摘要 |
Methods for providing in-loop validation of disambiguated features are disclosed. The disclosed methods may include disambiguating features in unstructured text that may use co-occurring features derived from both the source document and a large document corpus. The disambiguating systems may include multiple modules, including a linking on-the-fly module for linking the derived features from the source document to the co-occurring features of an existing knowledge base. The system for disambiguating features may allow identifying unique entities from a knowledge base that includes entities with a unique set of co-occurring features, which in turn may allow for increased precision in knowledge discovery and search results, employing advanced analytical methods over a massive corpus, employing a combination of entities, co-occurring entities, topic IDs, and other derived features.

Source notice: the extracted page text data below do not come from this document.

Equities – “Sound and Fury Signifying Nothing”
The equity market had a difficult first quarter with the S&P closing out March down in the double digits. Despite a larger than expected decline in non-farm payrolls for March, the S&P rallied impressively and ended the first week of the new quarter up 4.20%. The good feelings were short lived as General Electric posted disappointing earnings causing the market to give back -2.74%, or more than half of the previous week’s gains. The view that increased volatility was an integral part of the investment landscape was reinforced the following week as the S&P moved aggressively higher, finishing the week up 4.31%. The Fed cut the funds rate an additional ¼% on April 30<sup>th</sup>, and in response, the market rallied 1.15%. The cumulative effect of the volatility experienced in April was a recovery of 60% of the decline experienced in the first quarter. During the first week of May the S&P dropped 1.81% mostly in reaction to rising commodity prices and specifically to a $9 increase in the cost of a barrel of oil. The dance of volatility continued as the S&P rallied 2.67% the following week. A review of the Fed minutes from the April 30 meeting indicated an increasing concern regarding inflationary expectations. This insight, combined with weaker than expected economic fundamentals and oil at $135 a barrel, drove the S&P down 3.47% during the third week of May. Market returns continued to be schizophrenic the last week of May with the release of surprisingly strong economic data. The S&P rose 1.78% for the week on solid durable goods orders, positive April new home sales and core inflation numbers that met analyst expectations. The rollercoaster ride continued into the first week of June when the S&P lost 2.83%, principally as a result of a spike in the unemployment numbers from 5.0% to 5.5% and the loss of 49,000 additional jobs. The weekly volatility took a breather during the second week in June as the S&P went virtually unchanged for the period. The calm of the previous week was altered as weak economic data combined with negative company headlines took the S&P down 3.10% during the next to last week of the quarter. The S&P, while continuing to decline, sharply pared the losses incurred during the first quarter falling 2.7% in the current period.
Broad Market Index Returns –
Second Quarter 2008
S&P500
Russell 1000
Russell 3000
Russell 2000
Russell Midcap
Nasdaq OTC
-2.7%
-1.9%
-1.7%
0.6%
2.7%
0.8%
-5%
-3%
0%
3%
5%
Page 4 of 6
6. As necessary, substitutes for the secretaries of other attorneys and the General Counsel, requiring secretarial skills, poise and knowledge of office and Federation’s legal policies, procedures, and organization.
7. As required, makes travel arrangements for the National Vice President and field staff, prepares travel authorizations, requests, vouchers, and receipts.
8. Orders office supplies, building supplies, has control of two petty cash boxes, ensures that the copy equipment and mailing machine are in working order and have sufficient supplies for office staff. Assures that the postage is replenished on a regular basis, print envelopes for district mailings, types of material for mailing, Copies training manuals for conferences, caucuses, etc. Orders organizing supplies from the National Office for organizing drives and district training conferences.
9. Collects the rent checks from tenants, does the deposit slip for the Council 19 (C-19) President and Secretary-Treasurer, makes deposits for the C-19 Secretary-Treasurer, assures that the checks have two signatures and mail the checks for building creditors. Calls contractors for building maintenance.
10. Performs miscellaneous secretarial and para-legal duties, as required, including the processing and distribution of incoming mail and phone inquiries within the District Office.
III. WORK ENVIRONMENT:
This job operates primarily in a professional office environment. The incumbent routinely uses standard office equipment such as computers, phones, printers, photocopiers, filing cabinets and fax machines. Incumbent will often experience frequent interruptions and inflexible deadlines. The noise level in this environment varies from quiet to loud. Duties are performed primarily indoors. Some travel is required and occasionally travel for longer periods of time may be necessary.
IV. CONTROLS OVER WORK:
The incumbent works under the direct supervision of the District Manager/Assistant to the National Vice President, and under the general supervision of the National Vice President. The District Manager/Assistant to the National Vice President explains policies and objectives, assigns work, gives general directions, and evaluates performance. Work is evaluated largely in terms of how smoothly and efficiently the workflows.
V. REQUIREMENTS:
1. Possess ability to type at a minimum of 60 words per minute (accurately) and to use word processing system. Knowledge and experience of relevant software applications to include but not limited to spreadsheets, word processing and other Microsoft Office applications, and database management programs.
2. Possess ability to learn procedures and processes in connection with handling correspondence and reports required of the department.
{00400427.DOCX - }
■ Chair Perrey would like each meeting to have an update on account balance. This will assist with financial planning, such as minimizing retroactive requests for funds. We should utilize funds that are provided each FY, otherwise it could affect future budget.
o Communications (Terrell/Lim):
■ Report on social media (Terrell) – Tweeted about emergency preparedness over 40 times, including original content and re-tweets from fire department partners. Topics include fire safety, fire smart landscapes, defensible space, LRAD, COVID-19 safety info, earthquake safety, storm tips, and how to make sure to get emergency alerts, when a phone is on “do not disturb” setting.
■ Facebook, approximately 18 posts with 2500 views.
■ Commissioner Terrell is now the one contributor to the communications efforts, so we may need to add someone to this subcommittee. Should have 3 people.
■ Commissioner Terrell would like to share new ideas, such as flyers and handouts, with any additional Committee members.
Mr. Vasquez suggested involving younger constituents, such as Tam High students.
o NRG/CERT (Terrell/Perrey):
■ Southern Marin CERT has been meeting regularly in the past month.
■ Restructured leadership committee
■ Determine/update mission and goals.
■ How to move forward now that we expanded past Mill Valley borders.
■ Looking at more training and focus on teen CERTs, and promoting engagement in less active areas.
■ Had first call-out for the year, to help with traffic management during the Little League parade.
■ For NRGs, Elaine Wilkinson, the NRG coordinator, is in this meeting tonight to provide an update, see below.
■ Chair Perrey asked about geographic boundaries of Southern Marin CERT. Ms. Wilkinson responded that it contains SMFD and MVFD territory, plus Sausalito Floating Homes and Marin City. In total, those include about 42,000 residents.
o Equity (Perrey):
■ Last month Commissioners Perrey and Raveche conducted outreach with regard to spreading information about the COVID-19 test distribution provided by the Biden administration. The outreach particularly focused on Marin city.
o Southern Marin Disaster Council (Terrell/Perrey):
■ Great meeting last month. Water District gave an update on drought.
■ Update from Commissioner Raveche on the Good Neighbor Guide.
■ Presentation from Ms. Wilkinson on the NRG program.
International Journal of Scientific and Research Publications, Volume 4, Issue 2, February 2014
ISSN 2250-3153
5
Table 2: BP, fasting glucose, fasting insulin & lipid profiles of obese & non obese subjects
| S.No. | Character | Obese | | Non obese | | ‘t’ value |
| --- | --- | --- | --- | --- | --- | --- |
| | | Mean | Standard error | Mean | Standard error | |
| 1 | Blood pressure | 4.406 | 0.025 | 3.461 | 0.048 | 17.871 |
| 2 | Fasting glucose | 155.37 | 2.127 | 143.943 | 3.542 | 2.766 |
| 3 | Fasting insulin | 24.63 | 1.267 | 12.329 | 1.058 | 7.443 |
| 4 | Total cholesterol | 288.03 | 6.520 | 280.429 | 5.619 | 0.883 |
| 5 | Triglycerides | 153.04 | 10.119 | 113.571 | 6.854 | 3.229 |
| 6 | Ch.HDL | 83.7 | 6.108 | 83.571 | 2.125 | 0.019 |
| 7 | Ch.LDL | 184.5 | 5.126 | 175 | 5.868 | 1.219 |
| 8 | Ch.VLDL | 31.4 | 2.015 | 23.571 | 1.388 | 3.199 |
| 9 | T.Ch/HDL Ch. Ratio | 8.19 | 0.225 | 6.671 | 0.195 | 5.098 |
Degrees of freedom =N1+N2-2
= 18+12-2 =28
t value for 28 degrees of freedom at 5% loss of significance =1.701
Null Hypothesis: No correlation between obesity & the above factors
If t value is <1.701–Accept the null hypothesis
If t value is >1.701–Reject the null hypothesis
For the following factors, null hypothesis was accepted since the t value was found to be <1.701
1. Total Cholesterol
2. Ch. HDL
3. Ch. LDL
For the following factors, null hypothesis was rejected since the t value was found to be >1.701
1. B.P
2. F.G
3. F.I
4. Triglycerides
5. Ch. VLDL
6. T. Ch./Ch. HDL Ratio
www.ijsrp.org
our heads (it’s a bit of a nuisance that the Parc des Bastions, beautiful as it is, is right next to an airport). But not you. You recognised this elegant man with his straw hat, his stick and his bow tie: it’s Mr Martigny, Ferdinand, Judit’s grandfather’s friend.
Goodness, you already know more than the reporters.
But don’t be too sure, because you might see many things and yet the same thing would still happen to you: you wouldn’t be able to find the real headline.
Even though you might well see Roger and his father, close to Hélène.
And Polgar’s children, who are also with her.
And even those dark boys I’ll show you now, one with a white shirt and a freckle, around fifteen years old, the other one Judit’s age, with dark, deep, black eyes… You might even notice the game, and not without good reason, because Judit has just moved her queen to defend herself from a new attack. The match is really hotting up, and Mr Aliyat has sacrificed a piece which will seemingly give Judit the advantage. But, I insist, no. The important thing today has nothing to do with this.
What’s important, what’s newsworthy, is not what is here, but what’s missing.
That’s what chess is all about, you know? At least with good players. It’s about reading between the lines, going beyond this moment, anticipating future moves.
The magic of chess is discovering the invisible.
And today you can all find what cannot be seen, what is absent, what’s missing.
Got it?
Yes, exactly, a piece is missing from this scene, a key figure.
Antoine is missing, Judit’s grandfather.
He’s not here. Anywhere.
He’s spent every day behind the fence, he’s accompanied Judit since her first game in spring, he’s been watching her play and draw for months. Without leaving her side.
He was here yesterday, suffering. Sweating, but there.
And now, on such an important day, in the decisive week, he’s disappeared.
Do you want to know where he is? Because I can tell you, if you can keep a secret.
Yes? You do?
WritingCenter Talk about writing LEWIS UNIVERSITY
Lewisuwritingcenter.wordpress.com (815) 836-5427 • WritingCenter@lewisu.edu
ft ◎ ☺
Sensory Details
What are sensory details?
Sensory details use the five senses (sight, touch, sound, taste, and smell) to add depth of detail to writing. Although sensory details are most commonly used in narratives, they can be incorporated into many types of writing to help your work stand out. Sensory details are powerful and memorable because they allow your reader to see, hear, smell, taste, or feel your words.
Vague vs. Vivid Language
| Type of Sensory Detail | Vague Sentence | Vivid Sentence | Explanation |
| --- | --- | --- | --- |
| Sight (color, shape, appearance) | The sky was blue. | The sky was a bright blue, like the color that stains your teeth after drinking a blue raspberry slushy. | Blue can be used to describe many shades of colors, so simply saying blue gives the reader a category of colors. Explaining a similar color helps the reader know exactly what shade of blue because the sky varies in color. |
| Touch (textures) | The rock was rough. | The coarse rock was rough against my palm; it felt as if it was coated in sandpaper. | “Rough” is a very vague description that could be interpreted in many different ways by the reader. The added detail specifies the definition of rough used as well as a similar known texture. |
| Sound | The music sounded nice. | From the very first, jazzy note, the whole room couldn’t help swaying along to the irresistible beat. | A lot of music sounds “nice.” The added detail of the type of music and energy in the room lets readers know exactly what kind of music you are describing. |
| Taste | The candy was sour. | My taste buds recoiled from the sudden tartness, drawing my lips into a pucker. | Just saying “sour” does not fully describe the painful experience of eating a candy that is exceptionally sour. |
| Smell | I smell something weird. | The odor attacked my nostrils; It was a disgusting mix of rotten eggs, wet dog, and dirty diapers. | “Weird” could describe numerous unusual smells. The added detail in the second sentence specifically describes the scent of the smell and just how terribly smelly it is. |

The disclosed method may use validation to provide input to the system for disambiguating features. |
主权项 |
1. A method comprising:
receiving, by a first computer, a first search query result from a search conductor, wherein the first search query result is based on a search query and comprises a record matching a field of the search query; sending, by the first computer, the first search query result to a second computer such that the second computer is able to disambiguate the first search query result via a determination of a relatedness among an individual record feature and a topic identification associated with each record in the first search query result, wherein the second computer comprises a main memory storing an in-memory database, wherein the second computer is configured to link disambiguation data, in real-time, as the disambiguation data is requested by the first computer from the second computer; receiving, by the first computer, a second search query result from the second computer, wherein the second search query result has been disambiguated via the second computer; sending, by the first computer, the second search query result to a third computer such that the third computer is able to receive an input on the second search query result; generating, by the first computer, a new feature occurrence record in a knowledge base database, wherein the new feature occurrence record includes the input, wherein the in-memory database comprises the knowledge base database; and placing, by the first computer, a request that the new feature occurrence record be stored in the knowledge base database such that the second computer is able to adjust a parameter of a disambiguation algorithm based on the input, wherein the disambiguation algorithm involves linking via the second computer. |